Roseman on possible Bradford trade demand: “He’s our starting quarterback”
Eagles executive V.P. of football operations Howie Roseman joined PFT Live on Monday morning, before word broke of quarterback Sam Bradford skipping out on offseason workouts and requesting a trade. I asked Roseman about the then-hypothetical possibility that Bradford would demand a trade.
“Well, Sam is entitled to his feelings but we’ve made it clear to him and to our fans that he’s our starting quarterback,” Roseman said. “We have an obligation to think about our franchise in terms of the total picture. We’re always making decisions that are for the short term and those of that for the long term and that’s our decision here. To invest in quarterbacks is a long-term decision.”
Bradford may be the starting quarterback for now. But it will be hard for Bradford to remain the starting quarterback, if he’s present only for the single mandatory minicamp of the lengthy offseason program. Here’s another factor working against Bradford: Roseman didn’t declare that the quarterback they take with the second overall pick, Jared Goff or Carson Wentz (Wentz), will sit the bench for his full rookie season.
Asked whether there are any circumstances pursuant to which the rookie quarterback would play in 2016, Roseman said, “I think that’s up to Coach [Doug] Pederson and his staff. We’re very fortunate. One of the other things we put into this decision is the support that that quarterback will be able to have. Whether it’s the quarterback room with Sam and Chase [Daniel] or our head coach in Doug who played in the league, coached the position as an offensive coordinator. [Offensive coordinator] Frank Reich, same background. [John DeFilippo] our quarterback coach with a lot of the same background. So that guy is gonna come along at his own pace. There’s no urgency and that’s kind of the model that Doug watched when he was here as a starting quarterback but I think we look at this for the long term and we have a starting quarterback here who we think we can win with for the short term.”

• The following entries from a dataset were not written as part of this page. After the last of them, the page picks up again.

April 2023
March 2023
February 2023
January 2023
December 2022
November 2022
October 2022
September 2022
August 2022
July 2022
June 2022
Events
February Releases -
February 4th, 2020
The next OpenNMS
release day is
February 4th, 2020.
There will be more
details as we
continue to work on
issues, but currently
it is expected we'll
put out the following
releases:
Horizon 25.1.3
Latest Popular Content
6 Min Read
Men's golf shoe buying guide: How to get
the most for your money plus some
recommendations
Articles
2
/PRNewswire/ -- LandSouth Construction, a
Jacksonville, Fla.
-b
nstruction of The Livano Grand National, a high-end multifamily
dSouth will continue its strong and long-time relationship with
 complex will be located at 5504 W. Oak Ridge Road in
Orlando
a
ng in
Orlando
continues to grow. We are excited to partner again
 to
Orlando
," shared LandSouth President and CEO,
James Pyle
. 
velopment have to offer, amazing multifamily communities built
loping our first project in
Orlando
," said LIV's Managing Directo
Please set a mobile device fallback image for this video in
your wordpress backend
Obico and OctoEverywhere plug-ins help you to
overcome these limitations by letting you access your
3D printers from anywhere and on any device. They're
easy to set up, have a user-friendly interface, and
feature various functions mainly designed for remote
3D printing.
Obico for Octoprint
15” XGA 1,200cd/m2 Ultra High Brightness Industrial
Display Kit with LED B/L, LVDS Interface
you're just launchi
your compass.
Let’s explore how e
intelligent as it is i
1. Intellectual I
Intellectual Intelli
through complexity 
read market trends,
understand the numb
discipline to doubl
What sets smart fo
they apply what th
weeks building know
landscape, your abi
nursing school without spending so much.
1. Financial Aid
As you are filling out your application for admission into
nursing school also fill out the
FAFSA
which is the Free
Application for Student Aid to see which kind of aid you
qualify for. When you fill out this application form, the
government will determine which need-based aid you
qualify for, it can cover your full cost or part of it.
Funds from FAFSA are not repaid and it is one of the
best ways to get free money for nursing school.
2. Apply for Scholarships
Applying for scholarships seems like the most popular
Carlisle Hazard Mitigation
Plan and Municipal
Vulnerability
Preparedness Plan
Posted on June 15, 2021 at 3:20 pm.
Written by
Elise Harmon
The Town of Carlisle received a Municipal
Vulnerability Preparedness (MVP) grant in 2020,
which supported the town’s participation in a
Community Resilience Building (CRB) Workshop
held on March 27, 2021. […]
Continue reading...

Pederson was indeed the starter in Philly at the outset of the 1999 season, when Donovan McNabb arrived as a top-five draft pick. Pederson started nine games before yielding to McNabb.
Bradford (or Daniel) could start as many or fewer before Wentz takes over. Regardless, Bradford’s absence, temporary or permanent, necessarily gives Wentz a chance to accelerate the timetable for playing.